Please answer from the passage below about the NIST X-ray detector: what uncertainty in energy resolution did the researchers achieve?

··· Excerpted passage

Research physicist Terrence Jach prepares to analyze a sample with the NIST X-ray microcalorimeter.

Research physicist Terrence Jach prepares to analyze a sample with the NIST X-ray microcalorimeter. Improved temperature sensing and control systems allow the instrument within the gold chamber to the right to detect X-rays characteristic of specific elements over a broad range of energies with higher resolution.

Photo credit: Gail Porter/NIST

Click here for a high-resolution version of this image.

Researchers at the National Institute of Standards and Technology (NIST) have developed an improved experimental X-ray detector that could pave the way to a new generation of wide-range, high-resolution trace chemical analysis instruments. In a recently published technical paper*, the researchers described how they used improved temperature-sensing and control systems to detect X-rays across a very broad range of energies (6 keV or more), with pinpoint energy resolution (an uncertainty of only 2 eV).

The detector’s ability to distinguish between X-rays with very similar energies should be especially useful to the semiconductor industry for chemical analysis of microscopic circuit features or contaminants. Many types of high-resolution microscopes routinely used in the industry and throughout science produce detailed chemical maps by scanning a surface with electrons and then analyzing the X-rays emitted, which are characteristic of specific elements.

The NIST device, an improved version of its previous microcalorimeter X-ray detector, uses a quantum-level, transition edge sensor (TES). NIST has led development of these sensors for several years. A TES works by measuring the current across a thin metal film that is held just at the knife-edge transition temperature between a superconducting state and normal conductance. A single X-ray photon striking the detector raises the temperature enough to alter the current proportional to the energy of the photon.

······
··· Input data

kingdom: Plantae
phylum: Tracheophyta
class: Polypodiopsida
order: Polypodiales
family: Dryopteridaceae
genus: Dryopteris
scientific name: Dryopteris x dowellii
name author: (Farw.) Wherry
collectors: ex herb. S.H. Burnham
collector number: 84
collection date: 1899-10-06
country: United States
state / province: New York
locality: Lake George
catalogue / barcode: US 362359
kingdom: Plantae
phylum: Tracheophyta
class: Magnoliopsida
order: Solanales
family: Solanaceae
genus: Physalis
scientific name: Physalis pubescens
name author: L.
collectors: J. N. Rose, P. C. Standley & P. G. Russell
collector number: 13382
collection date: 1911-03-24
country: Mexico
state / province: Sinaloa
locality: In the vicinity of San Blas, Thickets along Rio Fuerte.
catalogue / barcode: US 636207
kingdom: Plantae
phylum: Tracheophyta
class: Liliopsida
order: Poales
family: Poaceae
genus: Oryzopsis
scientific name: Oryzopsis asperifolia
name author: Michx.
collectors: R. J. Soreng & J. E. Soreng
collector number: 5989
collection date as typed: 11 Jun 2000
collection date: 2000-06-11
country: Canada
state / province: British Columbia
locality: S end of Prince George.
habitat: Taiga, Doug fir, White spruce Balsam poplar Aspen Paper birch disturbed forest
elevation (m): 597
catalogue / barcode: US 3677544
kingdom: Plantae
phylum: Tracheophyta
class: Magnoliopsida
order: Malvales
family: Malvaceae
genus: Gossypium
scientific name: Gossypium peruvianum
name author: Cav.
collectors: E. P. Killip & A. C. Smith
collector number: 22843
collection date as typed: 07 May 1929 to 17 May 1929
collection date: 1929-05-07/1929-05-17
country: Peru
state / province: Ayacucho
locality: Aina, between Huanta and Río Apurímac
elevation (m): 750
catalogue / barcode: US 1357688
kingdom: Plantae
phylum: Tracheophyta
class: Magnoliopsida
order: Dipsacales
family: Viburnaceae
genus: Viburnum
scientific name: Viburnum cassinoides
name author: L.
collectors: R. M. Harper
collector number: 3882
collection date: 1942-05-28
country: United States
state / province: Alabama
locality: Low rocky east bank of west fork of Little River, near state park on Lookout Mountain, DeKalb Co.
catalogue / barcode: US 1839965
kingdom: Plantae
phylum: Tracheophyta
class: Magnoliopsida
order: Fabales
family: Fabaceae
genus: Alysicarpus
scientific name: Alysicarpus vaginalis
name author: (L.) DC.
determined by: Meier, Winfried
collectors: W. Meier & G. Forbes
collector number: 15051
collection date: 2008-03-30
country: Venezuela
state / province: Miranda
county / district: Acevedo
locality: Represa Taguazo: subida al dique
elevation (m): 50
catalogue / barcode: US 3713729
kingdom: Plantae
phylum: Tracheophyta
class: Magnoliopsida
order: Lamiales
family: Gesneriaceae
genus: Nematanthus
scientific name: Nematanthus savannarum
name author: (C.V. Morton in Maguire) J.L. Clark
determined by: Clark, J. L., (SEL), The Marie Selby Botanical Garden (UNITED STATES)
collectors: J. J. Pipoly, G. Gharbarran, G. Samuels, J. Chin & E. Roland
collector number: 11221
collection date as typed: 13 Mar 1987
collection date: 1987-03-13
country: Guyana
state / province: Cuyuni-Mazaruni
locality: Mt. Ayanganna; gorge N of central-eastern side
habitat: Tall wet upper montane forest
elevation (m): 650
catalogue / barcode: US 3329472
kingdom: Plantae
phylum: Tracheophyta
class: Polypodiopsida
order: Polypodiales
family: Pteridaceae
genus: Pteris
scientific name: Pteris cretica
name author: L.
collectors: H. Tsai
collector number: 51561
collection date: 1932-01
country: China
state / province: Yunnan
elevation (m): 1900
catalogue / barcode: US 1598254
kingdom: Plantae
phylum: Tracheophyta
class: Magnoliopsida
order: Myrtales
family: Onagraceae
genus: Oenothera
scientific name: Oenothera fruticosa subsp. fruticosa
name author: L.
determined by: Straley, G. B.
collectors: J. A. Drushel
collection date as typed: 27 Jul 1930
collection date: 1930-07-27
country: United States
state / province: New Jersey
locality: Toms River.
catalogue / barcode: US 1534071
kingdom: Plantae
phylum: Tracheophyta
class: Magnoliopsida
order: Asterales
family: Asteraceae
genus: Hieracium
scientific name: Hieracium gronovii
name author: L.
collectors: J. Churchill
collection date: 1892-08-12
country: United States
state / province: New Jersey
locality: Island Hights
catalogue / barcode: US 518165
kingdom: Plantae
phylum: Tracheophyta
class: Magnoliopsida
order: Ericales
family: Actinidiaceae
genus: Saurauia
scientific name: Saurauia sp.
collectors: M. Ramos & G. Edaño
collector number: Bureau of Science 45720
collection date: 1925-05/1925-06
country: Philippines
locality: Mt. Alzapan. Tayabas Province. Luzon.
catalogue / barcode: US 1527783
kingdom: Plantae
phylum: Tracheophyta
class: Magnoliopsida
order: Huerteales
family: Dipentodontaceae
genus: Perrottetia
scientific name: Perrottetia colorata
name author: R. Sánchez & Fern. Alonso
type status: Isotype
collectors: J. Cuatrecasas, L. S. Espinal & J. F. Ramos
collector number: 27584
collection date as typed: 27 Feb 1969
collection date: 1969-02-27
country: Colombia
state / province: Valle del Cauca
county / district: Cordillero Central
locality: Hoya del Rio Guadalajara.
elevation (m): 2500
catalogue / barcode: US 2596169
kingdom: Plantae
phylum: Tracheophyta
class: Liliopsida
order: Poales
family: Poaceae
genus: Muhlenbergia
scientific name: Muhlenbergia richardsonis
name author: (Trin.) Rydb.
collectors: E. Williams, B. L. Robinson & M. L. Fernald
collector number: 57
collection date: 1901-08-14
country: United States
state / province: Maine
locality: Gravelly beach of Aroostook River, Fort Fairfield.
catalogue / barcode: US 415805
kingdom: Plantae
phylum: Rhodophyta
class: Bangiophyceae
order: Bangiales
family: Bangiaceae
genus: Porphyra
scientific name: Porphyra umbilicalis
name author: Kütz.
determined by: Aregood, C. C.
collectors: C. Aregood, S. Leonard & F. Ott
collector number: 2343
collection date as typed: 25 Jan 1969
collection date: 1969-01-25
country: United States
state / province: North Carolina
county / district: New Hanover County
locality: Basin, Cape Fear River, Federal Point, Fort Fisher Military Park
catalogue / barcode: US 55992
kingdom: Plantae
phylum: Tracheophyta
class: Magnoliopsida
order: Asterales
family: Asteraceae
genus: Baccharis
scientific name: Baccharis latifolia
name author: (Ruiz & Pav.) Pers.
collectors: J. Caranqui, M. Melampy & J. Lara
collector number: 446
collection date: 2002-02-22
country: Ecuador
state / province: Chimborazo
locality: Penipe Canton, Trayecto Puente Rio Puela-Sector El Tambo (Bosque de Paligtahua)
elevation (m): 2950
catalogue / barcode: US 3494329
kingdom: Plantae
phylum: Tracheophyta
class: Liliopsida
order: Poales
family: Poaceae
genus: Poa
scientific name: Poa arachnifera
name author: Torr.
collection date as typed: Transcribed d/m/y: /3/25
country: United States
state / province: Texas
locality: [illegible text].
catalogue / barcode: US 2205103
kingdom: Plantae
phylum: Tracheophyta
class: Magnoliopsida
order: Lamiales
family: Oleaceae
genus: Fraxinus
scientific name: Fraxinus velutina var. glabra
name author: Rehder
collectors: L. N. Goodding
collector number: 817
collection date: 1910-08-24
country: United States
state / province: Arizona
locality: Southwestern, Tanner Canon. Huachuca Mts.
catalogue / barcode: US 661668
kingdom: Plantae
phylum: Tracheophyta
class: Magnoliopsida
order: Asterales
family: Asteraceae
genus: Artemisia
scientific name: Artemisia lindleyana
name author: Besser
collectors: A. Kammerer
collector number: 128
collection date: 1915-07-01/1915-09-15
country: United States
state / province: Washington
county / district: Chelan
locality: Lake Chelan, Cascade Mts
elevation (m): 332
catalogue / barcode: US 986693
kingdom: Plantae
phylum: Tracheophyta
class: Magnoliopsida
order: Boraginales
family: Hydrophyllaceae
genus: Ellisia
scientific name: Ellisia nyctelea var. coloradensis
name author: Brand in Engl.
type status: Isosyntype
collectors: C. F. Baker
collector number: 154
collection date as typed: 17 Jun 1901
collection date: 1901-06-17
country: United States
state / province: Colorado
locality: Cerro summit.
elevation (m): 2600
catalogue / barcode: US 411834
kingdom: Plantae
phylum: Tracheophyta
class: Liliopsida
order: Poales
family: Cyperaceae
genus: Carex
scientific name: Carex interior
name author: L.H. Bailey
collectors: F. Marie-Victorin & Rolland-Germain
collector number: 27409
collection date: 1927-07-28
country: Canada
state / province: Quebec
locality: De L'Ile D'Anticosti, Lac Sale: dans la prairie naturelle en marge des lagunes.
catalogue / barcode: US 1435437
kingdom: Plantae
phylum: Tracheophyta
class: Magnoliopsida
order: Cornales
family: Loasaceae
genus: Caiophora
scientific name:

······

Final answer:
An uncertainty of only 2 eV.